2011 marked a solid year for IT risk professionals in terms of career opportunities. The field of IT risk is fairly broad, considering that these professionals can be employed in IT audit, security, within risk-management functions, IT compliance, or embedded in the business side of an organization. All of these areas are enjoying a healthy rebound in job openings. A recent ISACA survey finds more than one-third of U.S. companies plan to add IT-risk staff over the next 12 months.
While the market for IT risk and security professionals remains solid, we expect to see a continued gap in the "haves" and "have not's" moving forward. Although the number of open positions has increased dramatically, hiring standards remain high.
Although the number of open positions has increased dramatically, hiring standards remain high.
We see an increasing emphasis on candidates with "the whole package," including deep technical skills or subject-matter expertise, excellent communication skills and a solid understanding of the business and its associated risks. In addition, we also see a strong paradigm shift to focus on candidates that demonstrate creativity, judgment, critical-thinking skills and the ability to effectively multitask and meet tight deadlines. At the same time, the bar remains high with regard to credentials (degrees and certifications) and stable work histories (not too many jumps; good progression; minimal gaps in employment).
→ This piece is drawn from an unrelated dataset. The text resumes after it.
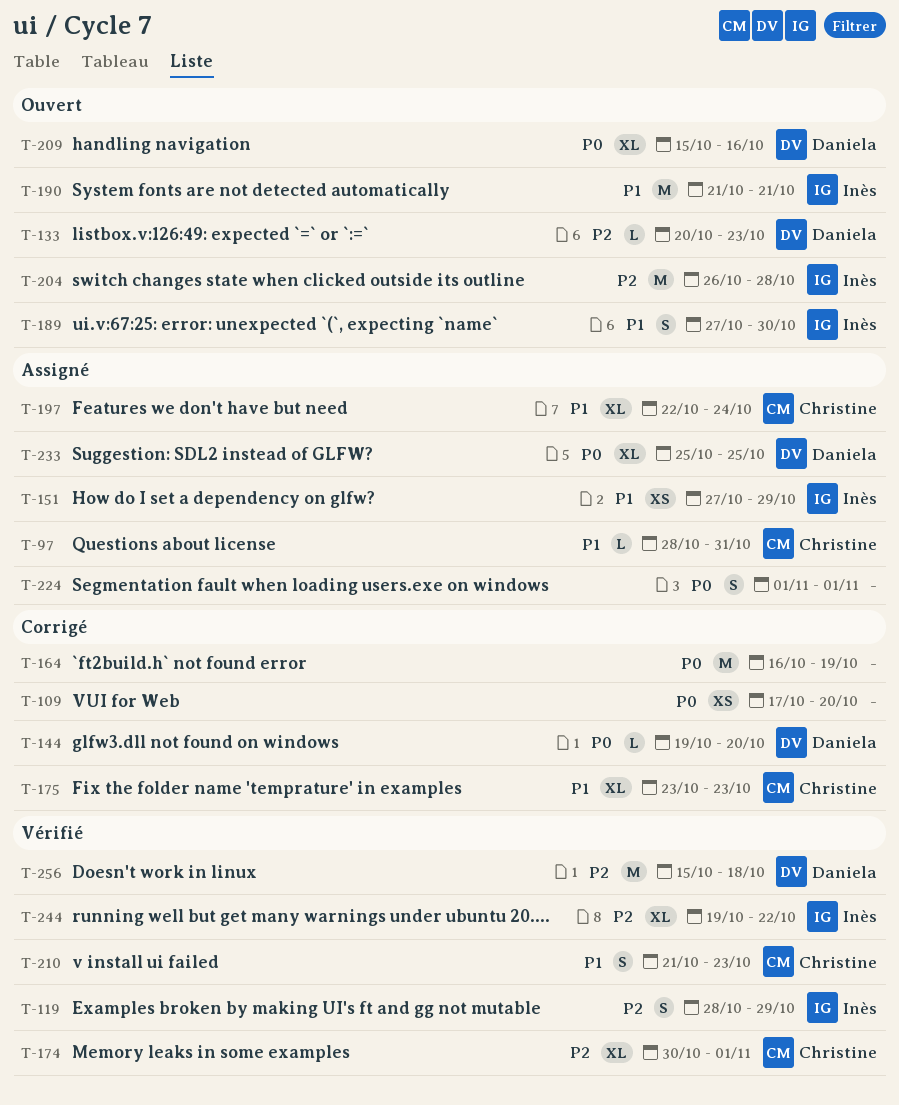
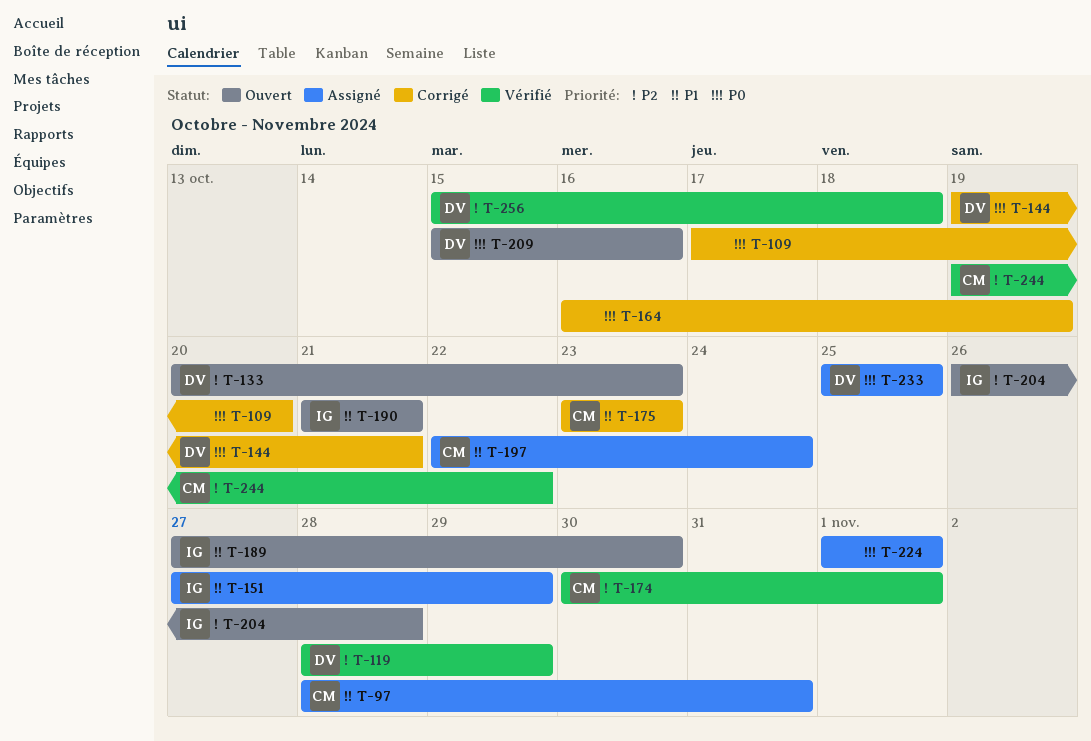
T-119, owner: Inès -> Daniela
T-144, due: Oct 20 -> Oct 21
T-210: present -> none
T-244, owner: Inès -> Christine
Over the past several years, we have seen structural changes in the economy, which has put a premium on candidates with relevant in-depth knowledge. Moving into 2012, risk professionals will need to develop deep areas of subject-matter expertise. I recommend anyone in the IT risk field to select at least one area relevant to either your organization, or where you would like to move, and dedicate yourself to gaining expert-level knowledge. Here are some areas of increasing importance to IT-risk professionals in 2012:
- The Cloud: Movement to the cloud is inevitable; the only question is to what degree and how fast? The job of the risk professional is to make sure business leaders fully understand and weigh the various risks with the potential cost savings. Among issues of consideration are: security, privacy, reliability, segregation of duties caused by decreased IT personnel, and especially contractual issues, as well as understanding what assurance you have or don't have from an SSAE16 SOC report.
- Mobile Security: This area is really keeping CISOs up at night. This may be leading to a gradual paradigm shift with more focus on protecting critical data as it travels beyond the perimeter, as well as understanding malware vulnerabilities.
- Cyber Threats: These risks, including Advanced Persistent Threats, are becoming increasingly sophisticated and in some cases, state-sponsored. More significant is the change in tactics from "hit and run" attacks to more stealth-like attacks in which hackers will harvest critical information, sometimes over years. This will put a premium on risk individuals having the technical expertise to understand, detect and respond to these challenges and strategically maneuver the enterprise around these risks.
- Social Networking and Privacy: This is another phenomenon that has perhaps grown beyond companies' ability to fully understand all of the repercussions and to develop effective policies to mitigate the risks.
- Data Analytics: This has become an increasingly important skill set, as there is high potential to add value to the organization. Auditors now are able to look at and analyze entire data sets, rather than limited samples, and companies have the ability to develop continuous controls, giving risk professionals the opportunity to use sophisticated tools to evaluate risks and measure the effectiveness of these controls.
- Reducing the Compliance Burden: There is no mistake that companies have come under a mountain of regulatory scrutiny (SOX, HIPAA, PCI DSS, ISO, Dodd-Frank and others), with new legislation and guidance coming out every day. The opportunity for the risk professional is to reduce the regulatory burden, or what Microsoft calls "The Audit Tax" by finding redundancies, leveraging prior work and generally looking to streamline the process, while still maintaining compliance.
The sooner risk professionals specialize and gain expertise in these areas, the better advisers they can be to the board and other executives on risk-related issues.
Todd Weinman is president and chief recruiting officer of The Weinman Group, an executive search firm specializing in audit and GRC. He is a member of the Leadership Development Committee for ISACA.